I will just have to back up a little to explain this one. Around Christmas time, Alaina became obsessed with a porcelain baby Jesus that was part of a nativity set. When we put the Christmas decorations away, she was looking all over for the baby Jesus, walking into rooms and saying, "Jesus?" with her little hands raised up in a questioning pose.
I remembered we had a little book about the nativity that we hadn't packed away--it had pictures of the baby Jesus in a manger, which seemed to satisfy Alaina. She carried the book around everywhere and had me read it all the time, until we somehow lost it.

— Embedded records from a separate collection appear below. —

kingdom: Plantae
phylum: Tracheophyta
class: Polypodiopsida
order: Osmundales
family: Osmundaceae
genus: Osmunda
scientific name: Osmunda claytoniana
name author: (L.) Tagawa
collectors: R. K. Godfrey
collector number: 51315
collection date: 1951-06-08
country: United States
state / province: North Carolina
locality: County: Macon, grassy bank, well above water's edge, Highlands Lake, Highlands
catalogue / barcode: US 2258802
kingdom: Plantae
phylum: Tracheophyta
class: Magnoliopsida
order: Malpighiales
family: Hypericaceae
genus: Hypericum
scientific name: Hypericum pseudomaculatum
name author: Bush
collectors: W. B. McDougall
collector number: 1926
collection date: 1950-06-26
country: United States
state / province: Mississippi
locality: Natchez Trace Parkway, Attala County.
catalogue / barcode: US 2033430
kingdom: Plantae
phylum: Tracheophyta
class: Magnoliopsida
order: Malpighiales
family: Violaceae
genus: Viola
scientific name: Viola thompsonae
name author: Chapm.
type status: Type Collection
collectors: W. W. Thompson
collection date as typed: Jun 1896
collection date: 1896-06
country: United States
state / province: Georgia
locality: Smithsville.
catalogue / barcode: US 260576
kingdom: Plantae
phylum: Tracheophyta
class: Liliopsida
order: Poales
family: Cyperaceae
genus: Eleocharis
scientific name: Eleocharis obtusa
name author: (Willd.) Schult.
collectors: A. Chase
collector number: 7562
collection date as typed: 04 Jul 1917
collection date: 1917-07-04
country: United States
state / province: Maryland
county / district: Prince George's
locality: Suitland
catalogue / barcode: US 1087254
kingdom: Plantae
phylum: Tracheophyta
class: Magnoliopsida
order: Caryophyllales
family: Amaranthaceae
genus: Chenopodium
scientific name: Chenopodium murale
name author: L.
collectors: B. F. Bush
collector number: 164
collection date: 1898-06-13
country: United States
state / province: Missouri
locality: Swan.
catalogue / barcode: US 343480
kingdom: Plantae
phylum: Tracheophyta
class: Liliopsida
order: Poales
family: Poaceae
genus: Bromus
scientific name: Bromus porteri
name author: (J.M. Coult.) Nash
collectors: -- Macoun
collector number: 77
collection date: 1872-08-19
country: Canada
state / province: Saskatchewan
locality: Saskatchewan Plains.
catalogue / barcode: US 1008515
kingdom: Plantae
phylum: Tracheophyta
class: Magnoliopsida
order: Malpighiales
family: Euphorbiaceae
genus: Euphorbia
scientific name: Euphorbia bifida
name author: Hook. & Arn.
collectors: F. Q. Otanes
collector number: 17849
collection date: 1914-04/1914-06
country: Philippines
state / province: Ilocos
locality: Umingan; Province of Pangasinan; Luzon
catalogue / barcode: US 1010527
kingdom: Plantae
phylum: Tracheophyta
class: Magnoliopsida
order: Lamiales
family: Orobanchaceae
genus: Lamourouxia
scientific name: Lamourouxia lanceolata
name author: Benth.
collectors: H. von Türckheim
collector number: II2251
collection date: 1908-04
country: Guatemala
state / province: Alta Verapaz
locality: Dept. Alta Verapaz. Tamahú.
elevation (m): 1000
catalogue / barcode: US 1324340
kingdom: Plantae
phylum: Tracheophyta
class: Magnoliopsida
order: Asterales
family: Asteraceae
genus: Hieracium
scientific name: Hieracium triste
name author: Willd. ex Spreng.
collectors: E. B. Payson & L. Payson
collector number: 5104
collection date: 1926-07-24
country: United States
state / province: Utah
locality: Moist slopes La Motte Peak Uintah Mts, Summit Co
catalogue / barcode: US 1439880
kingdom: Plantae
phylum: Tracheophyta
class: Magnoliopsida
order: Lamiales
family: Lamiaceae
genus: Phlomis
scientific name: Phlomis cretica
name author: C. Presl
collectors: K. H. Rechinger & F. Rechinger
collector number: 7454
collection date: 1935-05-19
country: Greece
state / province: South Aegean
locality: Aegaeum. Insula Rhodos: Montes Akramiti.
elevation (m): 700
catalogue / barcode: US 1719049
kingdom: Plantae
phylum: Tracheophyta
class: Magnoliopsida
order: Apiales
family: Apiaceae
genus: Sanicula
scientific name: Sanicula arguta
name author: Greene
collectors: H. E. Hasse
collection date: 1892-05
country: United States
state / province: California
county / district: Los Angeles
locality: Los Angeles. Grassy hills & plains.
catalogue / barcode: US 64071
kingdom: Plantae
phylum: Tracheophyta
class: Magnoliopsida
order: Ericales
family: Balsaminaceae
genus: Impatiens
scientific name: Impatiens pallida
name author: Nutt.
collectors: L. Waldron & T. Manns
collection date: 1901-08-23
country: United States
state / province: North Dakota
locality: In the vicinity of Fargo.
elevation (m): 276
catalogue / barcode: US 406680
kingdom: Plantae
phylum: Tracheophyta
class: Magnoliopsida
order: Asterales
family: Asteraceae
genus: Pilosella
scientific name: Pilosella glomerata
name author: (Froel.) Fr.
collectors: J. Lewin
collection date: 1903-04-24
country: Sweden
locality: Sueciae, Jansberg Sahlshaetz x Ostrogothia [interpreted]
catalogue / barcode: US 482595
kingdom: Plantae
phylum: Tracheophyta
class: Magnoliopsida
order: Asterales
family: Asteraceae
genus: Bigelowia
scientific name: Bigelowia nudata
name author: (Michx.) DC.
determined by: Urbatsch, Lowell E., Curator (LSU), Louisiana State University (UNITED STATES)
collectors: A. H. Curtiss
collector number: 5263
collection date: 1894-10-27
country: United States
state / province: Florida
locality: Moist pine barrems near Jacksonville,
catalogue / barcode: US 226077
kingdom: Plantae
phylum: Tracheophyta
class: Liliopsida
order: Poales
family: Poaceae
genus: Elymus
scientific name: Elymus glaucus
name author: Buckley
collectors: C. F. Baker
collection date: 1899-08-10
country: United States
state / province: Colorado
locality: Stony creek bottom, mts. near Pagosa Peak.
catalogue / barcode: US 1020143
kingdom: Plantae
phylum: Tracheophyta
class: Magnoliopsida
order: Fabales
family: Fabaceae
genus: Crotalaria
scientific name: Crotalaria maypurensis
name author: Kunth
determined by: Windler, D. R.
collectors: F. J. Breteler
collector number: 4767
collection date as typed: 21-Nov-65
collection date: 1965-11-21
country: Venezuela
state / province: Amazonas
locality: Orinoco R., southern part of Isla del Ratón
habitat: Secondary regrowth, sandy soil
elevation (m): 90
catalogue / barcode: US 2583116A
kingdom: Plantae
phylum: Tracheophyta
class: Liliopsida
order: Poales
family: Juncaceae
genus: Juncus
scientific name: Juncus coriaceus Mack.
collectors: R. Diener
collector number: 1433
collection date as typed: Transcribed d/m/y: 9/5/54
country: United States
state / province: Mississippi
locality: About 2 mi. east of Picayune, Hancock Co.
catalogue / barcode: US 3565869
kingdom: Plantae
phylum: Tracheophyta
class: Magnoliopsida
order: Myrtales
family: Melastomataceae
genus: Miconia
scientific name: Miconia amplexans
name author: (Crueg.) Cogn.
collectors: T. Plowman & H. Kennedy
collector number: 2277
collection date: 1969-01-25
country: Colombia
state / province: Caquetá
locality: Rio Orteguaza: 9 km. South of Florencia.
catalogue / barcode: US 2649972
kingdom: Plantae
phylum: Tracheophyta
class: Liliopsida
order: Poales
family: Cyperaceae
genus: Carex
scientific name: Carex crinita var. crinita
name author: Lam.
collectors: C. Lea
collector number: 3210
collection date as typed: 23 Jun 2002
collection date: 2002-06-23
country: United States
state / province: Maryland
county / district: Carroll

The words of the book were from the old song "The Friendly Beasts," which I happened to know from a kids' CD we had once owned but had also mysteriously lost.
It goes like this:
Jesus our brother kind and good
Was humbly born in a stable rude,
And the friendly beasts around him stood
Jesus our brother kind and good.
It then tells a story from the point of view of each animal in the stable. For example:
"I," said the donkey shaggy and brown
"I carried his mother uphill and down;
I carried her safely to Bethlehem town."
"I," said the donkey shaggy and brown.
It has similar verses for a cow, sheep, rooster, dove, and even camel.
Anyway, I started singing this for Alaina yesterday, then thought, "I wonder if I could find that CD."
Since I was trapped at home with a sick baby and nothing else to do, I started looking. Unable to find it, though, I thought of Youtube.
I looked up "Friendly Beasts," and it was there, along with a little puppet show that made those old Teletubbies videos look like Oscar-level performances. It even added a cat with glowing eyes to the song and had the entire manger swaying back and forth!

Alaina wanted to watch the video--which she called "Jesus bro-der tind and dood"--over and over again.
When the rest of the family came home I had them watch it--and they, of course, wanted to see it over and over again, too.
Jason, though, thought it was a little creepy. He said that the elderly woman singing the song sounded as though she would "keel over and die at any moment," which was true (although not very nice).
Anyway, later in the evening, Alaina continued to ask for the song, crying "Jesus! Jesus!"
Since we'd already turned off the computer, I thought she might be satisfied by her mother singing the song--as I had done for her until that morning.
As I held Alaina in the rocking chair and started to sing, she shouted, "NO! NO SINGING!" Then she cried again for the song.
I was more than a little offended that she thought the woman on the Youtube video sounded better than I did.
I guess we know who's going to be doing the singing around our house from now on!